I don’t know how many days I spent in this state, but when at last I was well enough to go back to school, Lucette told me I had changed. She said I was not the same person. Something inside me had broken.
Bliss the broker came to see my uncle at the pharmacy. I realised who it was as soon as I heard him clear his throat. I was in the back office doing my homework when he arrived. I peered through a gap in the curtain that separated the office from the shop. Bliss was soaked to the skin, wearing a second-hand burnous that was much too big for him, a mud-spattered baggy sarouel and rubber sandals that tracked dirt all over the floor.
My uncle looked up from his ledger, clearly none too pleased to see the broker. Bliss rarely ventured into the European part of town. From the look on the man’s face, my uncle could tell that whatever had brought him here was not good news.
‘Yes . . . ?’
Bliss pushed his fez back off his face and scratched his head furiously, obviously embarrassed.
‘It’s about your brother, Doctor,’ he said.
My uncle slammed the cash register shut. Realising I had been watching, he came out from behind the counter, took Bliss by the elbow and led him to a corner of the shop.
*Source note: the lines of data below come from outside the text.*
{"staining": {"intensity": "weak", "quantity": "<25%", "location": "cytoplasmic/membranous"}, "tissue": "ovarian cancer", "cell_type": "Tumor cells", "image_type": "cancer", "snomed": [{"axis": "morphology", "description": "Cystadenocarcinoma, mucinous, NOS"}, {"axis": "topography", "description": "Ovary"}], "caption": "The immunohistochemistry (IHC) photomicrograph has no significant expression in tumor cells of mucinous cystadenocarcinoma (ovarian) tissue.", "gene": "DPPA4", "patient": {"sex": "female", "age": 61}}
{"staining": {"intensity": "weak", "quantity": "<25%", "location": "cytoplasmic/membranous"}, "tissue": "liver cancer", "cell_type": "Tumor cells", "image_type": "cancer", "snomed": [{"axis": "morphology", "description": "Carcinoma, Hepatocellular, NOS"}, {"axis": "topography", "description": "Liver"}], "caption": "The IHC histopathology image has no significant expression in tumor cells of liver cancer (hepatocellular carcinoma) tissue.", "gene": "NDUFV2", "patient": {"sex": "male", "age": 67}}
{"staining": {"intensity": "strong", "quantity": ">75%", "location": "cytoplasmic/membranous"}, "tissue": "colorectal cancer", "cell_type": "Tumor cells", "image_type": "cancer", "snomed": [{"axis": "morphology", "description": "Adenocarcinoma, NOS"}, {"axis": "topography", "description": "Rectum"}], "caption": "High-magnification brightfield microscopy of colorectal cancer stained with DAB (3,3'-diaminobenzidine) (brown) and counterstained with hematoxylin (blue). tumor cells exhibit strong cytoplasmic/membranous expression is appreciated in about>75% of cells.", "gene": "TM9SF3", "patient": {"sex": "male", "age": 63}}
I climbed down off my stool and crept to the curtain to listen.
‘What about my brother?’
‘He’s disappeared.’
‘What? What do you mean, he’s disappeared?’
‘He hasn’t been home . . .’
‘Since when?’
‘It’s been three weeks now.’
‘Three weeks? And you’re only coming to tell me this now?’
‘It’s his wife’s fault. You know what women are like when their husbands run off. They’d let their house catch fire rather than ask for help. I only found out this morning when Batoul the clairvoyant said that your brother’s wife came to her last night and asked her to read her palm and tell her where her husband was. That was the first Batoul knew that the woman hadn’t seen her husband for three weeks.’
‘My God!’
I dashed back to my desk.
My uncle pulled back the curtain and found me poring over my poetry book.
‘Go get Germaine and tell her to look after the shop. I have some urgent business I need to deal with.’